Swipe-fee reform is sorely needed

Last summer, 368,199 7-Eleven customers in California signed petitions asking Congress to stand up for consumers and reform the unfair, hidden swipe fees that credit card companies charge each time someone pays at my store with a debit or credit card.

We brought those petitions to Washington, D.C., and the Senate has gotten us close to real reform that will benefit Main Street merchants and consumers. There's still work to be done though, before my customers and I will see the much-needed decrease in swipe fees.

We need Rep. Brad Sherman to finish the job and make sure his colleagues keep swipe-fee reform in the financial reform bill and pass this Main Street stimulus into law. Without Sherman's support and leadership, Los Angeles small-business owners and consumers can expect the same greedy behavior from the big banks and credit card companies that we've been experiencing for years.

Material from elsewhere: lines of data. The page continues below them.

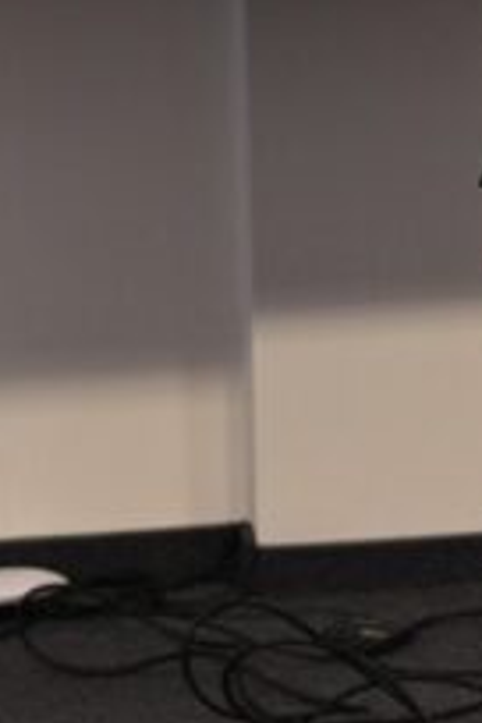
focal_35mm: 196
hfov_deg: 7.0
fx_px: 3936
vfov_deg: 10.3
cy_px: -188
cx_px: 365
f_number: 4
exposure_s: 1/125
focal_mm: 39
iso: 800
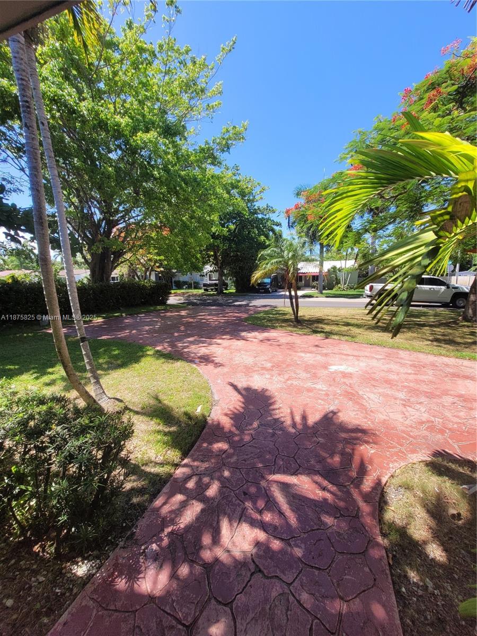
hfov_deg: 89.9
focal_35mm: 13
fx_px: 239
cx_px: 238
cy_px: 318
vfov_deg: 106.2
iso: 40
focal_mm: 1.74
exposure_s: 1/645
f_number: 2.2
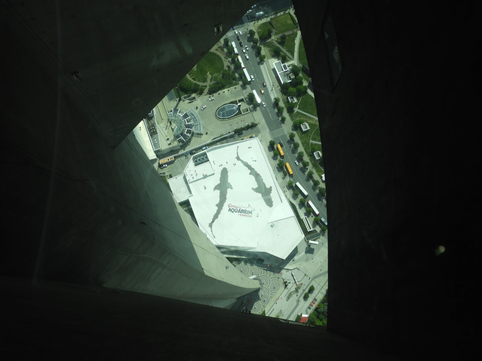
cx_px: 241
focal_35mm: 30
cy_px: 180
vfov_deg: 46.8
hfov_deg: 60.0
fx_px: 418
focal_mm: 5.4
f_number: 3.5
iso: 100
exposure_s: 1/1600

Since 2001, the banks and credit card companies have hiked swipe fees by 30%, and the rates keep going up. Currently, consumers pay an average of $400 each year in these hidden fees — an amount that goes straight into the coffers of credit card companies.

Luckily, the swipe fee amendment as included in the financial reform bill that just cleared the Senate presents a direct benefit to consumers and merchants.

Sherman, this is your chance to stand up for local merchants and consumers. We're looking forward to your support and the resulting swipe-fee reform.

Matt Mattu

Los Angeles

Editor's note: Mattu is a 16-year 7-Eleven franchisee of six stores throughout Los Angeles County and was recently elected president of the Joe Saraceno Franchise Owners Assn.

'Eclipse' is not a children's movie

I am writing in regards to the release of the movie "Eclipse" of the Twilight saga. For those who don't know, the movie is about an 18-year-old girl who must choose between a werewolf and vampire who both love her.

When I saw a late showing on June 30, I was surprised to see children no older than 10 (some as young as 6) attending the movie. I cannot judge every 10-year-old's knowledge of what a virgin is or their knowledge of what Bella, the 18-year-old, could want from Edward, the vampire, when she starts taking off her clothes, but I strongly suggest that this content is too mature for children under the recommended age of 13.

When you add in the brutal fight scenes (which received several horrified shrieks from the audience) between vampires and werewolves, you might even want to think twice about letting your young teen see this movie.

Sean Ruggles


GCC should be cutting expenses

In order to balance the budget, Glendale Community College would have to cut another $1.86 million, according to the latest articles ("GCC faces more cuts," June 23).

I believe the college can still cut thousands of dollars in extra expenses and not have to cut all these classes, which can force students to spend two more years in college. If faced with that, it may lead students to choose other colleges that offer more classes.